# EXERCISE OBJECTIVE
Count how many lines below include the word "SLICK". Answer with a number only.

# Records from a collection
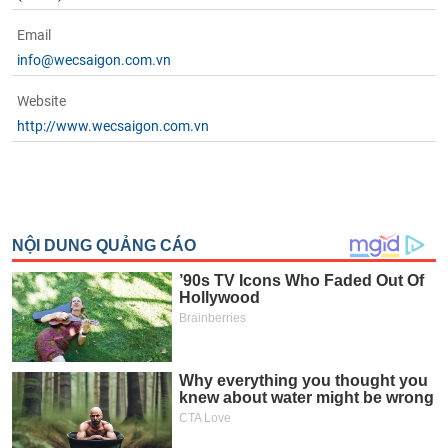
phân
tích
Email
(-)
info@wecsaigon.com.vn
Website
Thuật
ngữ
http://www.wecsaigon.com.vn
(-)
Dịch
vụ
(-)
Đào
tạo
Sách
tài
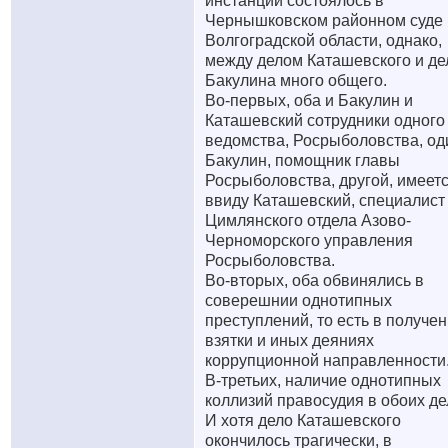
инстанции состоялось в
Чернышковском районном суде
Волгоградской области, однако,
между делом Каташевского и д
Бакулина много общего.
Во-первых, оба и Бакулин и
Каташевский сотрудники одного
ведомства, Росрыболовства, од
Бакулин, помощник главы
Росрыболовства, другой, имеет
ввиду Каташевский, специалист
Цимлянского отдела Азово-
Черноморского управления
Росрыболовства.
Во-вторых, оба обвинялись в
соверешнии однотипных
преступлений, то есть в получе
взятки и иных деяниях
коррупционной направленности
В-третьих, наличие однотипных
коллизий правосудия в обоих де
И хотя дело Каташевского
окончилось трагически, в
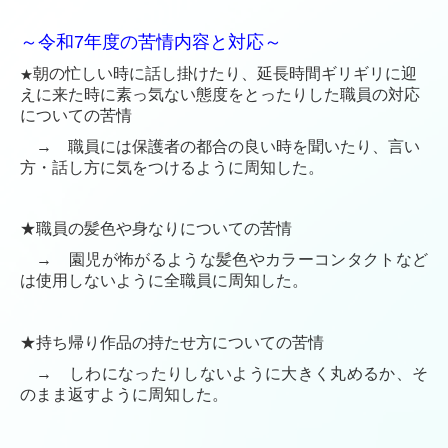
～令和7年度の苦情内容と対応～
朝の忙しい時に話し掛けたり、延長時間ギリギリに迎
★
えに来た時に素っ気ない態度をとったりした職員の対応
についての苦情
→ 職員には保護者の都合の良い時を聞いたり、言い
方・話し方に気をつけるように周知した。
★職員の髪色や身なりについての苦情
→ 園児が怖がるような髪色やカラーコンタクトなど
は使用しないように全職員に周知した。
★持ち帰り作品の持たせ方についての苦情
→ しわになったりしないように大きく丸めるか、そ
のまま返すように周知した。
==
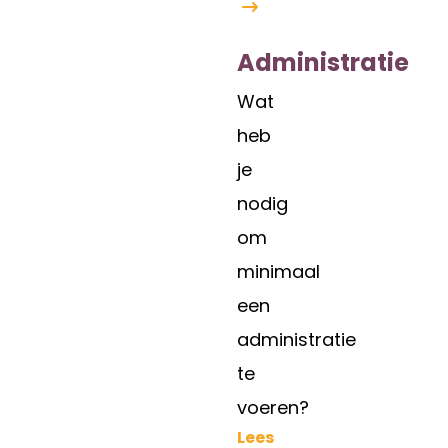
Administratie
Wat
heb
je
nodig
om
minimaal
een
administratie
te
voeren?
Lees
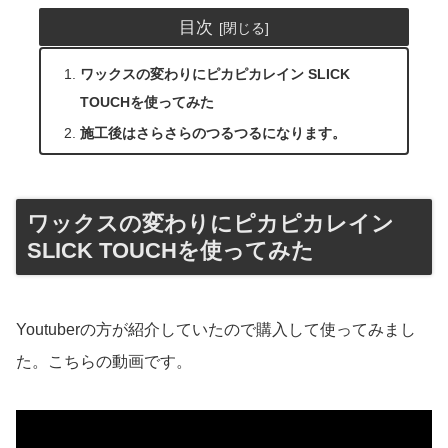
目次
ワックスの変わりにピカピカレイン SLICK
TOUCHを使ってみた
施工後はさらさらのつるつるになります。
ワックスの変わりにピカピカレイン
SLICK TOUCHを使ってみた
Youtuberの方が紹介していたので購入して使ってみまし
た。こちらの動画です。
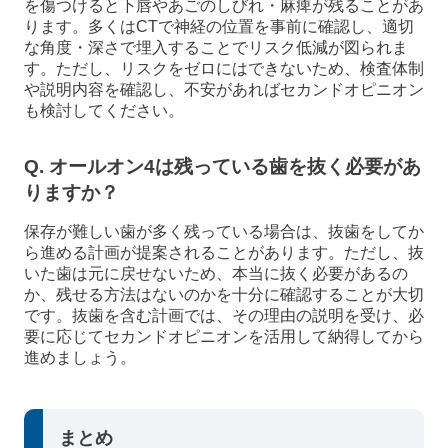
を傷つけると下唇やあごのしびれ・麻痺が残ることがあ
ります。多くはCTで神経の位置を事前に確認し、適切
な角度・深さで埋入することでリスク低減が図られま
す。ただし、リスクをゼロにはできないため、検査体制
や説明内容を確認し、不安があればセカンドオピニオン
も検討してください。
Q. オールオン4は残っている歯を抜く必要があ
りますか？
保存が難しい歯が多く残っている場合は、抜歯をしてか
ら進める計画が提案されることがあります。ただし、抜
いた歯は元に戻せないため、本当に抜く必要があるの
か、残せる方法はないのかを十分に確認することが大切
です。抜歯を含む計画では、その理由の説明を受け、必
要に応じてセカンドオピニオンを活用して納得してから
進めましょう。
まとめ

# ANSWER TO THE PROBLEM
2